Final Result: In the end, your stack will have one element left. This is the result of the postfix expression evaluation.

## Illustration

To get a real feel for evaluating postfix expressions using a stack, let's walk through a simple example. Imagine we have the postfix expression 6 5 2 3 + - *. Here's how we'd evaluate it step by step:

Start with an empty stack: Imagine a clean slate, ready to be written on.

• Scan 6: It's an operand, so push 6 onto the stack. Our stack now has one element: [6].

• Scan 5: Another operand. Push 5 onto the stack, making it [6, 5].

• Scan 2: Again, an operand. Our stack grows to [6, 5, 2].

• Scan 3: Operand. The stack becomes [6, 5, 2, 3].

• Scan +: An operator. Pop 3 & 2 (the top two elements) off the stack & add them. 2 + 3 = 5. Push this result back onto the stack, leaving us with [6, 5, 5].

• Scan -: Operator time. Pop the top two elements (5 & 5), subtract the second from the first (5 - 5 = 0), & push the result (0) back. The stack now looks like [6, 0].

• Scan *: Last operator. Pop 0 & 6, multiply them (6 * 0 = 0), & push the result back. Our stack, now just [0], holds the final result.

So, the result of the postfix expression 6 5 2 3 + - * is 0. By breaking it down step by step, we can see how each part of the expression affects the stack & leads to the final answer.

## Postfix Evaluation for Multi-digit Numbers

When dealing with multi-digit numbers in postfix expressions, the approach remains largely the same, but with a slight twist. The key difference is in how we interpret the numbers during the scanning phase. Here's how it goes:

### Reading the Expression

As we scan the expression, we need to be mindful of spaces or delimiters that separate numbers. Unlike single-digit numbers, multi-digit numbers can't be read one character at a time.

### Pushing Numbers onto the Stack

Whenever we come across a number (now it could be more than one digit long), we read the entire number, treating spaces as the separator. This whole number is then pushed onto the stack as a single entity.

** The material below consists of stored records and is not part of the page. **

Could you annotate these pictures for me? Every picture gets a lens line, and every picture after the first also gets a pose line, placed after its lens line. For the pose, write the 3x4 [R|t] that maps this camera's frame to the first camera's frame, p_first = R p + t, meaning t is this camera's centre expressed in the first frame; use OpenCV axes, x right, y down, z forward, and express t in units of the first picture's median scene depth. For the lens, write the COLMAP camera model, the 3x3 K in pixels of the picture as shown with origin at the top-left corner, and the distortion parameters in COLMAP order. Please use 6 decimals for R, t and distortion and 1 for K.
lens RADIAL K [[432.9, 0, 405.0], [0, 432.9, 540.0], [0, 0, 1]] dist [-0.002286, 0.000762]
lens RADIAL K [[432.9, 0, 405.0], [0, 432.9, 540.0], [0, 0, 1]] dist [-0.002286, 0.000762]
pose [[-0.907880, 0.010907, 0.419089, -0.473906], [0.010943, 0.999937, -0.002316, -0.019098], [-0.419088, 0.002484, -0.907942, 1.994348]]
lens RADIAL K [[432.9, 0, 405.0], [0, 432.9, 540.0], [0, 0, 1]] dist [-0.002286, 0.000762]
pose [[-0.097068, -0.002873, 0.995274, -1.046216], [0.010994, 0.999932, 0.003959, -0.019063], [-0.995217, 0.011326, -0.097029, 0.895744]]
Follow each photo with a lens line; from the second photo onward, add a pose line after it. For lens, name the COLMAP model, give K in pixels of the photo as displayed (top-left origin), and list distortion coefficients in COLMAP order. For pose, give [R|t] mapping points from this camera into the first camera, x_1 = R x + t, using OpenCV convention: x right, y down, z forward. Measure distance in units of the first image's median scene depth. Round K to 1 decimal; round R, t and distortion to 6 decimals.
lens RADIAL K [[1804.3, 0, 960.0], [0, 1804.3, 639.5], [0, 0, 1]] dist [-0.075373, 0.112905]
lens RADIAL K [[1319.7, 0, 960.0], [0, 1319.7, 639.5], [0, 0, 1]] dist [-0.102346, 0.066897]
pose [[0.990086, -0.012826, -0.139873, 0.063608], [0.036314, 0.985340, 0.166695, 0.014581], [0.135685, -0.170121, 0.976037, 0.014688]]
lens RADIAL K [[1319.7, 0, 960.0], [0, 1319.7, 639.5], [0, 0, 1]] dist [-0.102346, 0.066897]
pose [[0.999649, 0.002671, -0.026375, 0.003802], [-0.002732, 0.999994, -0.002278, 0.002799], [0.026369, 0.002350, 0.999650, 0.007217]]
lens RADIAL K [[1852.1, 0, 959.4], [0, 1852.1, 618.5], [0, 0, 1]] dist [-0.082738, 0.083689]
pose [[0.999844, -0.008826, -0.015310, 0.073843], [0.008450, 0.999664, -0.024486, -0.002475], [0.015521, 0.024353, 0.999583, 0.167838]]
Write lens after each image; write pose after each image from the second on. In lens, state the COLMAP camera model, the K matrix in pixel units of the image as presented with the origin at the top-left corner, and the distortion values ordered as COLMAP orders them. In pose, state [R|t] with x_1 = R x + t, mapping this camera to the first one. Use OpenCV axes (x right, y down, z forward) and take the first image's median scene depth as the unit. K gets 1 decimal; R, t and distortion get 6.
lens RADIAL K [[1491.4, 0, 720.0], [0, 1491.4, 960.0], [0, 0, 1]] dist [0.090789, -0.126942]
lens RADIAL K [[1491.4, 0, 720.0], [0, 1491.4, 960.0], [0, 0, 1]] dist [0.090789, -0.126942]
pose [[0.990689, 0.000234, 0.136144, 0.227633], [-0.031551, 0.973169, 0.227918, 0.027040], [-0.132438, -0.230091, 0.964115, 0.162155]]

### Operators Work the Same

When we encounter an operator, the process is the same as with single-digit expressions. We pop the top two numbers from the stack, perform the operation, and push the result back onto the stack.

For example, let's evaluate the postfix expression 23 8 7 + *. Here's the step-by-step breakdown:

• Scan and push 23: The stack now has [23].

• Scan and push 8: The stack becomes [23, 8].

• Scan and push 7: Now, the stack is [23, 8, 7].

• Encounter +: Pop 8 and 7, add them (8 + 7 = 15), and push 15 back. The stack updates to [23, 15].

Encounter *

• Pop 23 and 15, multiply (23 * 15 = 345), and push the result 345 back onto the stack.

• With the final stack being [345], we conclude that 345 is the result of the expression 23 8 7 + *.

This method extends the utility of postfix expressions to accommodate more complex and realistic numerical computations, making them even more powerful in practical applications.

## Frequently Asked Questions

### Why use postfix notation instead of the more common infix notation?

Postfix notation simplifies the computation process for computers. It eliminates the need for parentheses, making the order of operations clear & straightforward, which is not always the case with infix notation.

### Can postfix evaluation handle operations beyond basic arithmetic like addition and subtraction?

Absolutely. Postfix evaluation is versatile & can handle a wide range of operations, including multiplication, division, exponentiation, & even more complex functions, as long as the operation involves taking a certain number of operands from the stack & pushing the result back.

### How does the stack help in evaluating postfix expressions?

The stack provides an organized way to manage operands & operators. By following the "last in, first out" principle, it ensures that the most recent operands are used with the most recent operator, maintaining the correct order of operations without needing parentheses.

## Conclusion

In this article, we've learned the essentials of evaluating postfix expressions, a fundamental concept that's instrumental in understanding computer arithmetic operations. Starting with the basics of using a stack for evaluation, we looked into the process step by step, even tackling multi-digit numbers to show the method's applicability to more complex expressions.